Now I know that ‘English’ is a complicated language and it’s use around the world has altered it drastically but how can the same word mean completely opposing views? I could describe someone as a dilettante meaning the first version and get sort shrift from them thinking I am being spiteful. Thus I began searching out more antagonyms.
Impregnable – able to be impregnated or incapable of being entered.
Weather -to endure or to erode.
Buckle- to hold together or collapse.
Fast – move rapidly or fix in position or starve.
Bound – to travel to or unable to move.
This creates a predicament for the writer. How to use the word and ensure the correct meaning is realized by the reader. We don’t want to expound too much as that negates using the word in the first place but some hint as to the specified meaning is required. As writers we play with words and this is an example of how we can excel at our art. Using the location or company of our character can be a good way of ensuring the correct meaning is known or how the dilettante actually responds to the circumstances.
Let me start with the thesaurus explanation of descriptive : evocative, expressive, vivid, graphic, eloquent, colorful, explanatory, illustrative. Quiet a list, which I’m sure we could expand on if we so chose. However, my point is a single word can encapsulate a mood, a feeling or a condition. Today’s desk diary offering is such a word – Clammy – definition : being damp, sticky and unusually cool.
Check out the Thesaurus’ sibling, Dictionary. (Photo credit: Wikipedia)
The word clammy conjures up an exact feeling, one we have all had at one time or another whether due to illness or a particular uncomfortable situation. Such as our first public appearance, nervously opening a response to a manuscript submission or the tell-tale light headedness prior to fainting.
This delightful word is an example of how you can capture your character’s feelings precisely. In the revision process of any piece of work, tightening up the exposition ensures the story keeps pace and large sections can be refined into their essential elements. In using words, such as clammy, our readers are instantly aware of our character’s situation without losing the impact of the narrative. In other words -using these descriptive words keep our narrative sharp.

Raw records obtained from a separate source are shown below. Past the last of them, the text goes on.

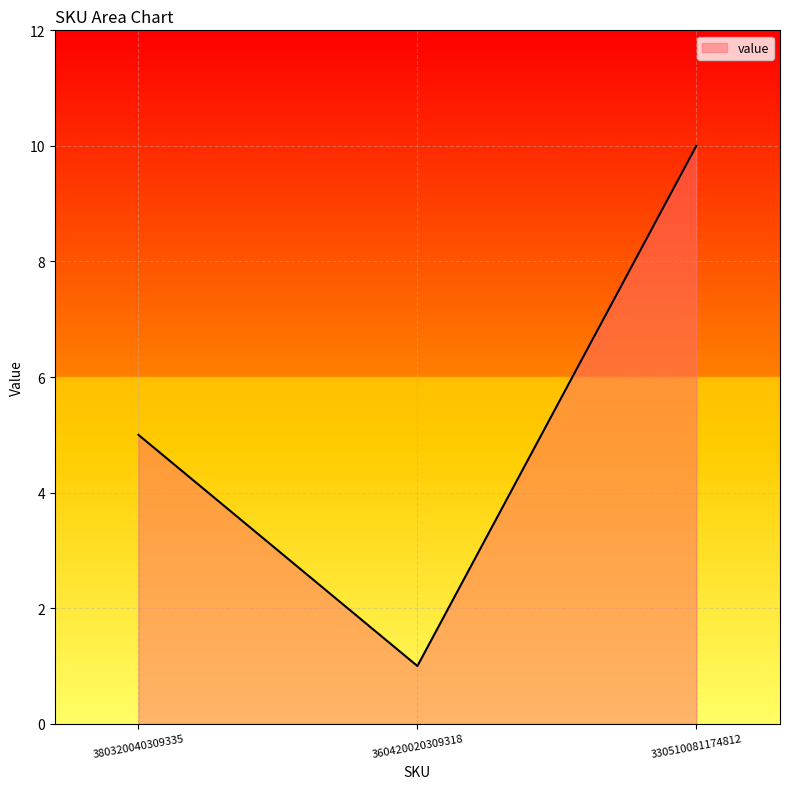

Does the chart display data point markers on the line(s)?

No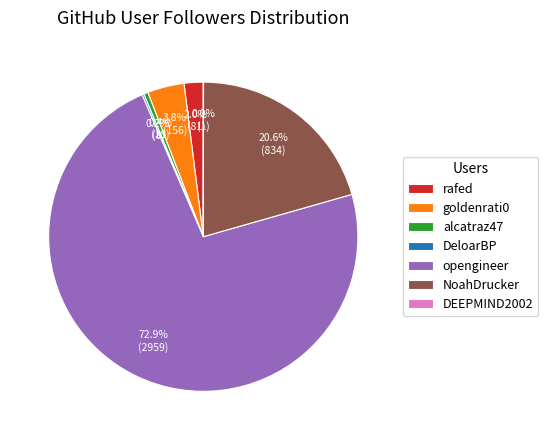

Which category has the biggest portion of the pie?

opengineer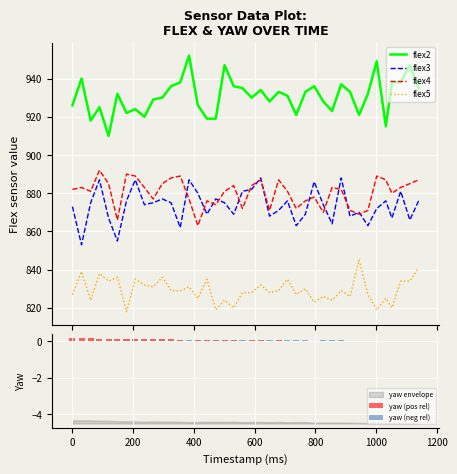

What is the difference between the second highest and minimum values in the flex2 series?

39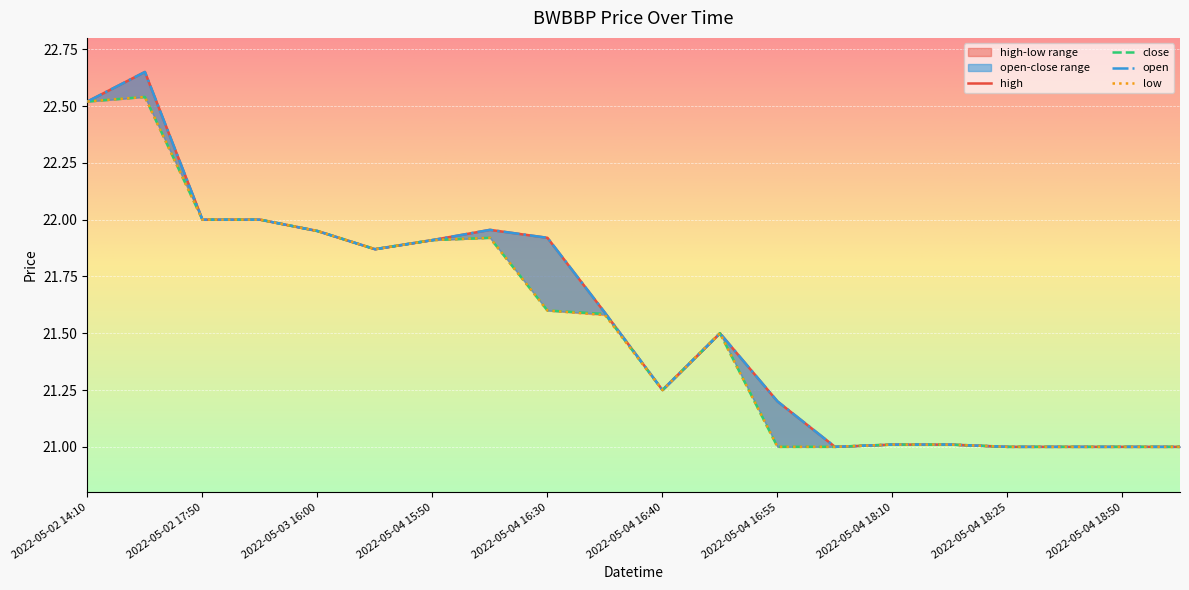

Which series has the largest range (max minus min)?

high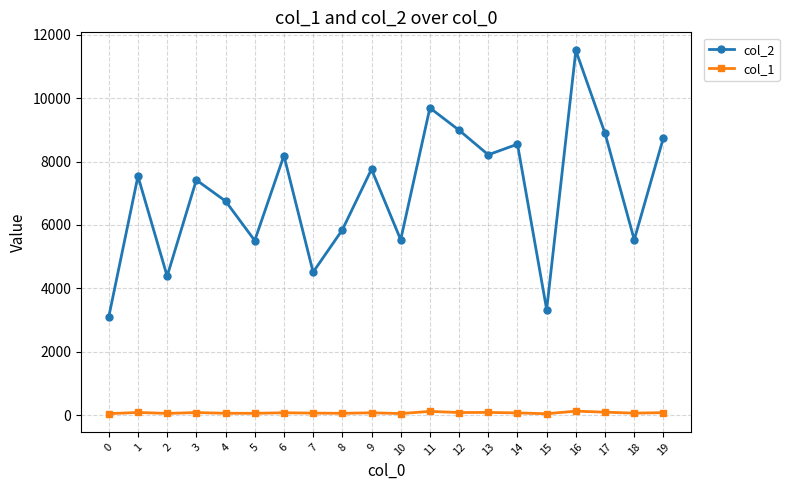

Is the value of col_1 at 9 greater than the value of col_2 at 4?

No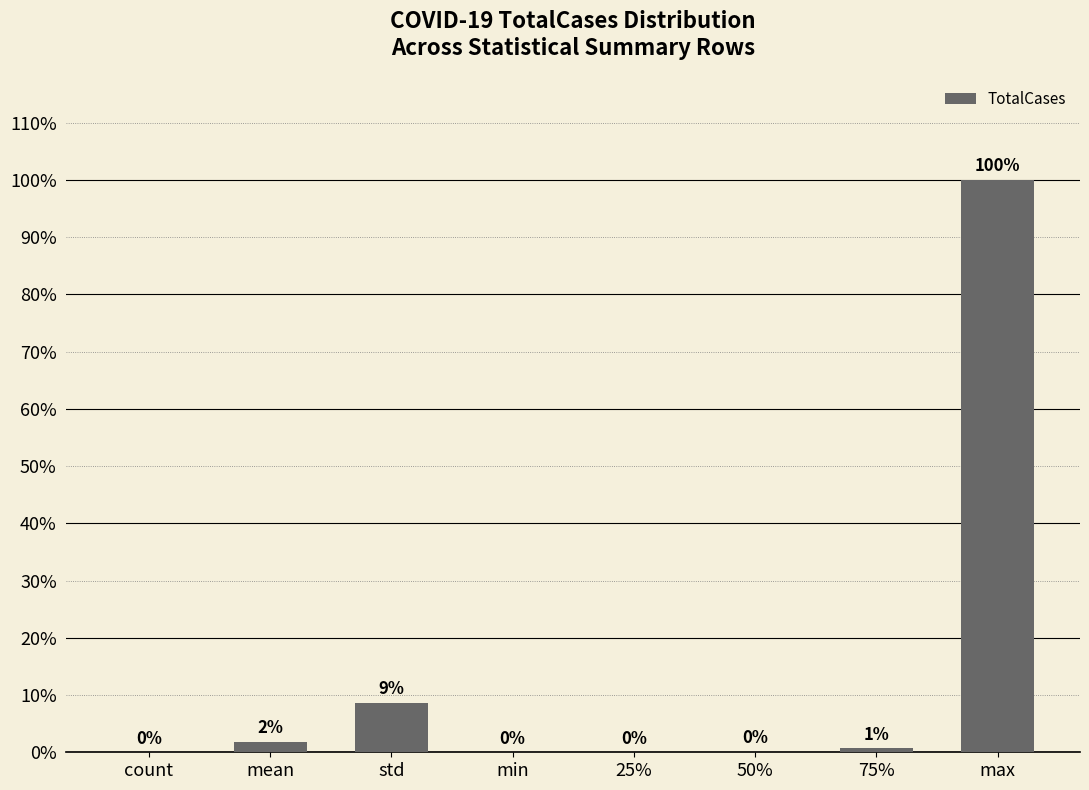

What is the average value?

13.9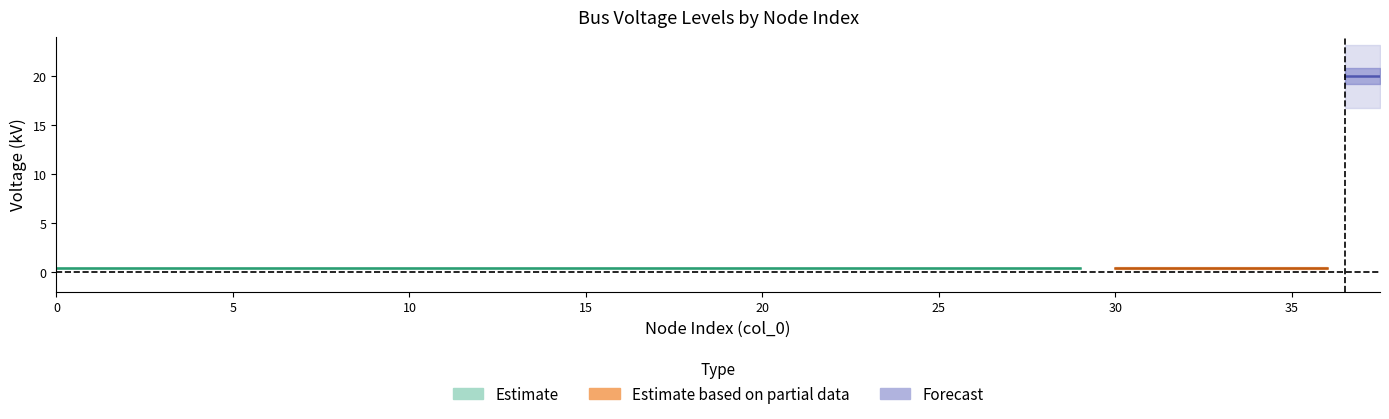

True or false: MV_buses has more than 1 interior local peaks.

False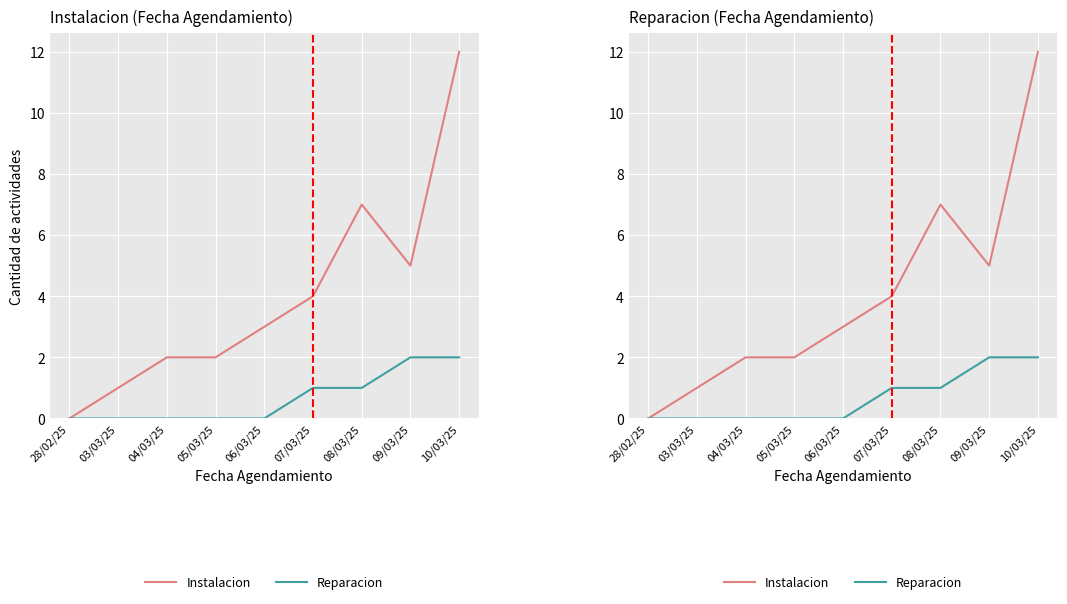

Where is Instalacion nearest to the value 6?

08/03/25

Careful word usage is a learned skill for many and delving into our dictionary and thesaurus on a regular basis enables us to use words to their best affect. For example if we did not use clammy, we would need to describe cold but sweaty skin, light headedness, damp beads of perspiration – a lot more words for the same condition and an overly descriptive sentence or paragraph can lose our reader’s attention. We certainly don’t want that.
Use of the thesaurus on our word document screen can assist but does have it’s limits. A good dictionary & thesaurus are a good investment for any writer. There are specific thesaurus as well. For example I have an emotional thesaurus which is a great tool.
Take your time while revising any written piece to identify descriptive words that would sharpen it. They are a writer’s best friend, so use them often.